Content starts

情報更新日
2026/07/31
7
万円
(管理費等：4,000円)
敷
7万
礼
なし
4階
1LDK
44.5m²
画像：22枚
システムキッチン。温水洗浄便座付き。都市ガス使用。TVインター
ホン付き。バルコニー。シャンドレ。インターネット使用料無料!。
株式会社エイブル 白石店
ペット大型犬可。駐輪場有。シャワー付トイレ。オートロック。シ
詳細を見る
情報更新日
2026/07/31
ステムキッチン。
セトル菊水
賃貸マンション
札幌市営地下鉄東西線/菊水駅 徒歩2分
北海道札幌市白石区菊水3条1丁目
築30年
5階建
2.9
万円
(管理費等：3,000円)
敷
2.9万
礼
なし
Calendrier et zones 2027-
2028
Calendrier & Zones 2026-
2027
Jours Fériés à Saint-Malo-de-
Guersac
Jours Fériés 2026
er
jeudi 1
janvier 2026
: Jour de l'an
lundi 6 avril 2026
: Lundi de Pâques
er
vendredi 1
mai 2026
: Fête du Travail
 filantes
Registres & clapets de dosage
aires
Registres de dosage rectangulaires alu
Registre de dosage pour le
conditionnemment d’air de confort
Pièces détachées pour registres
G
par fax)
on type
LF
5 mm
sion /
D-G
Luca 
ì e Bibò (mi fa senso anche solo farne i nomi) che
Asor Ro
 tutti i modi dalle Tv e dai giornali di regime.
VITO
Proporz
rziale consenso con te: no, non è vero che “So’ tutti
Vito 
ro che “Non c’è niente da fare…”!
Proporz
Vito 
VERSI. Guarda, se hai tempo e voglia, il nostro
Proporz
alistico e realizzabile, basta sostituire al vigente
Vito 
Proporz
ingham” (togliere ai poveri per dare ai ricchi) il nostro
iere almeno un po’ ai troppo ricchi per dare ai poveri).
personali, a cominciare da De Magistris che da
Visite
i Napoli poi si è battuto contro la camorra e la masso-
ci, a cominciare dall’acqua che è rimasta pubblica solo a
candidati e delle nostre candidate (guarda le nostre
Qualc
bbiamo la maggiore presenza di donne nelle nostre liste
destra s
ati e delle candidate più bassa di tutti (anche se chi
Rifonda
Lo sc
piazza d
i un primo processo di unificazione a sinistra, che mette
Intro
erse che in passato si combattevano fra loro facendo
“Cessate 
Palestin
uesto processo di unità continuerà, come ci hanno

Content ends

- [Activity] Return every line from the entries above that contains the string "pour", treating uppercase and lowercase letters as different.

- [Final answer]
Registre de dosage pour le
Pièces détachées pour registres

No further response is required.